The New Year begins on 01/01, it is the milestone most of us use to chronicle our lives. This January I found myself still finishing up the last orders of 2018. I spent the first week of the new year shipping orders and finally delivering the large artwork shown above to a client in NJ. Another milestone people use to mark the passage of time is their birthday. For me that date also falls in January, on 01/11. It marked the date I could concentrate on making exciting new work for the upcoming season.
Artists on the show circuit have yet another way of looking at time. The artist’s show season dictates the way we talk about and plan our lives. This year my season kicks off in February with my first appearance at the American Craft Council show in Baltimore, MD. I’ll be exhibiting there from Feb. 21st through the 25th. The first two days are wholesale and then three retail days. Coincidentally, my booth number is 1101.

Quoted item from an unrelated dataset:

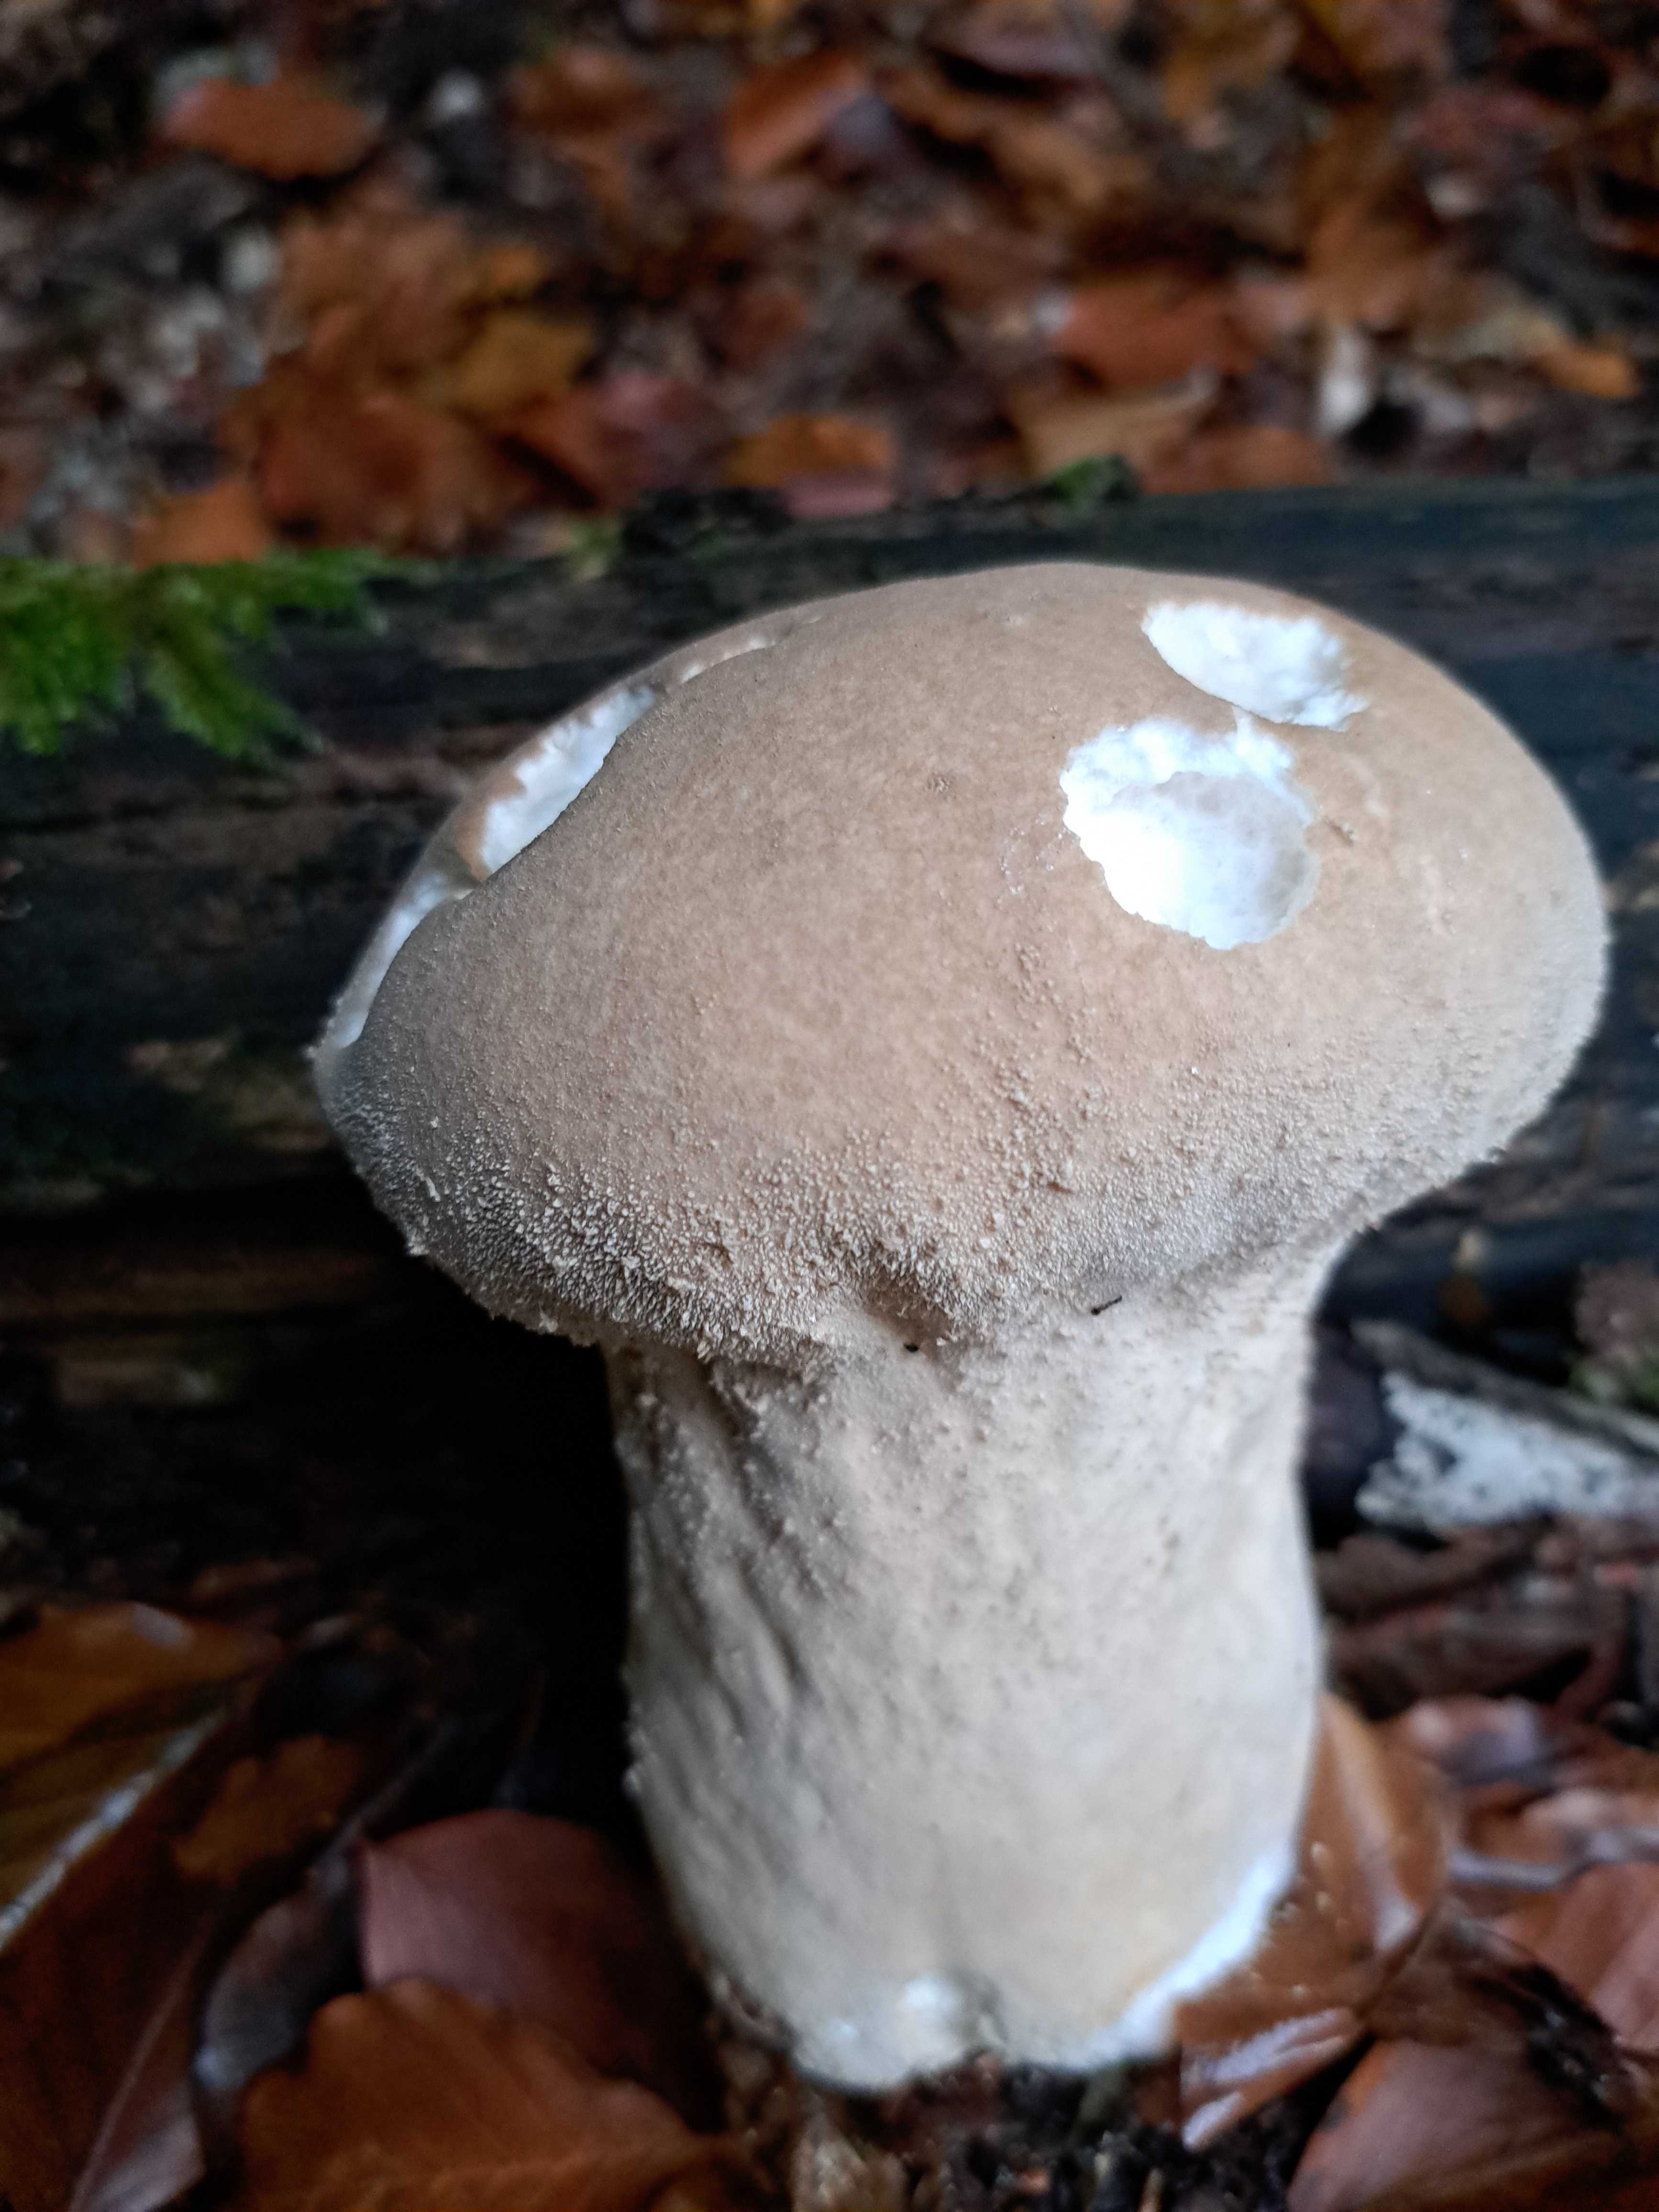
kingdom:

Goldfinches have been constant guests at my bird feeders this winter and showed up in record numbers during the recent snow. Their less colourful off season plumage is starting to change back to the bright yellows and black we most often associate with this cute little bird. They are quite entertaining to watch and seem to not mind my presence if I remain still.

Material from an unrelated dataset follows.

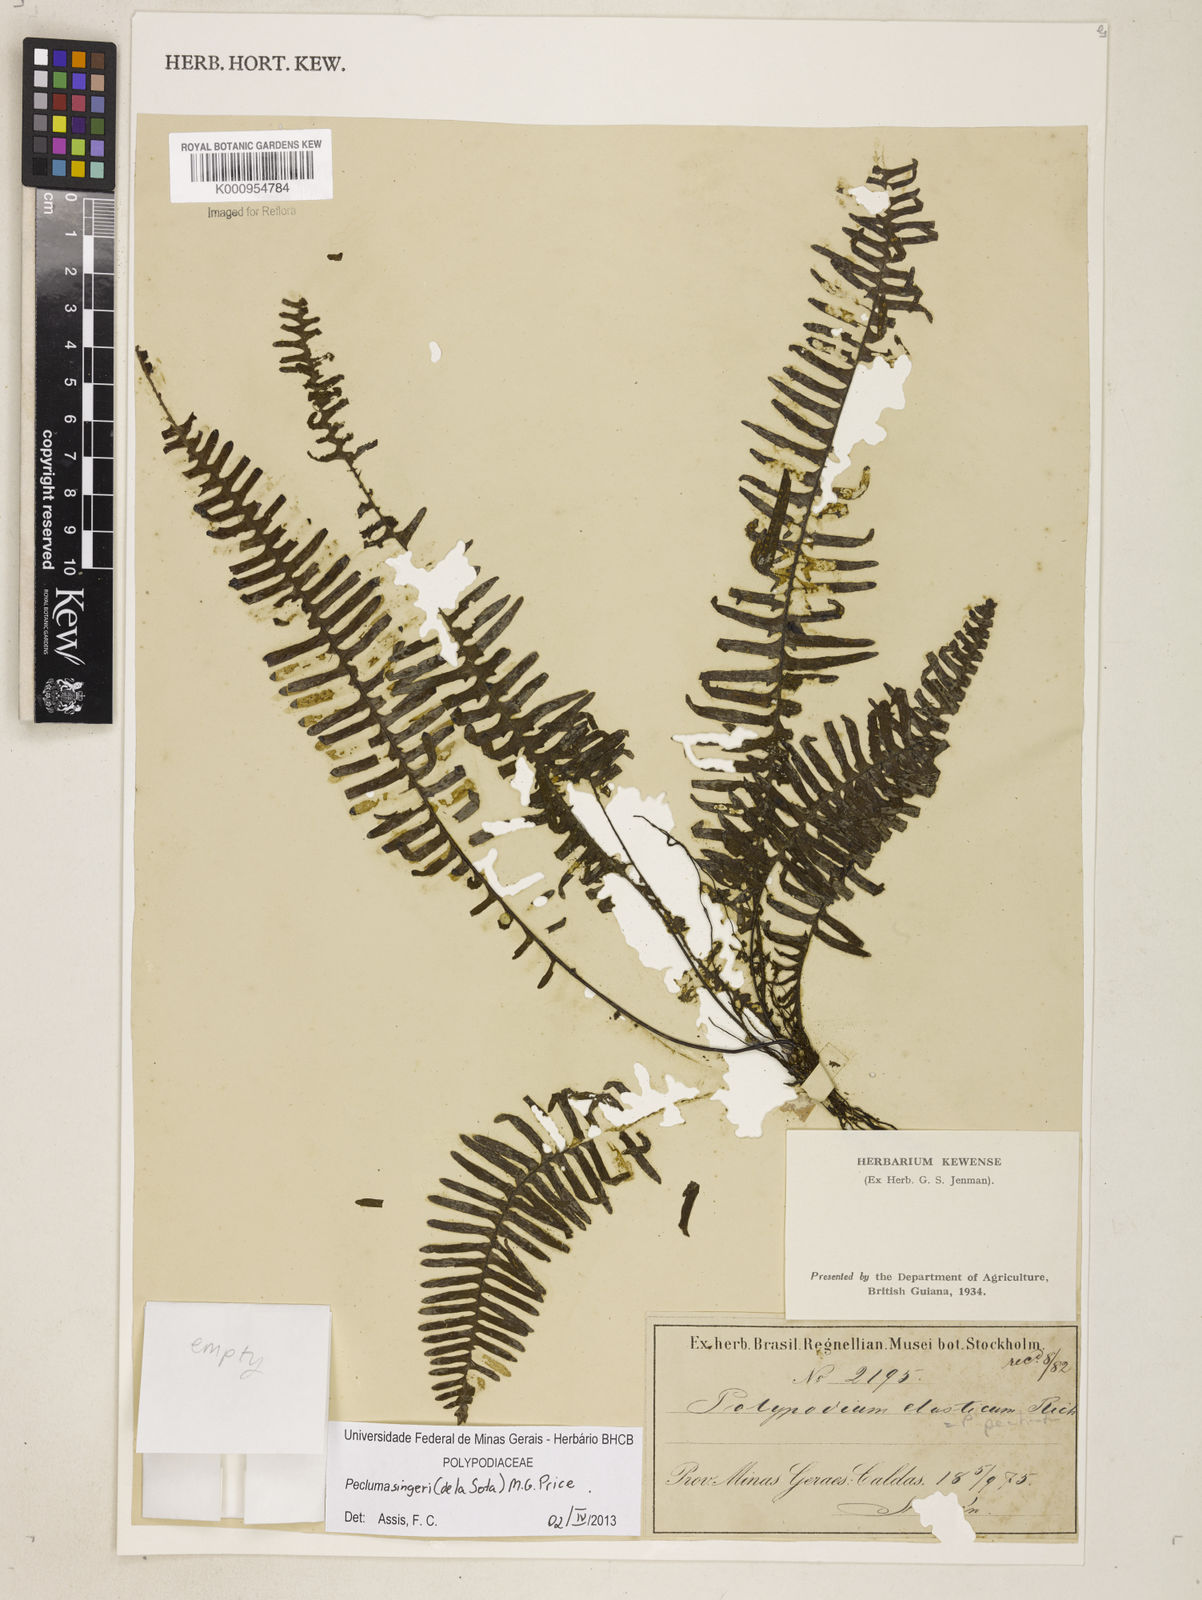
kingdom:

I recently completed a new felted tile featuring a goldfinch on one of my giant sunflower seed heads. It was one in a series of sunflower tiles that I just finished and posted on my website a few days ago. I’ve done several bird tiles but this was my first goldfinch. Based on the immediate success of this first finch tile, I will be making more. Within hours of posting it on my website it was sold to one of my collectors! She is enjoying this little ray of sunshine now.
My “canvas” for the hand felted wall hangings I create is made of the same material I use for creating the design, that is, wool. I make these “canvases” several at a time so that I can work on designs in succession.
To make a ” canvas”, I measure out a certain weight of wool so that I know each canvas will be of uniform density. I use a very precise scale which can handle the needs of weighing wool.
With the measured amount of wool secured, I can then needle felt the wool into the shape and density I need. Not too many artists make their own “canvases,” but for me it’s all part of the creative process.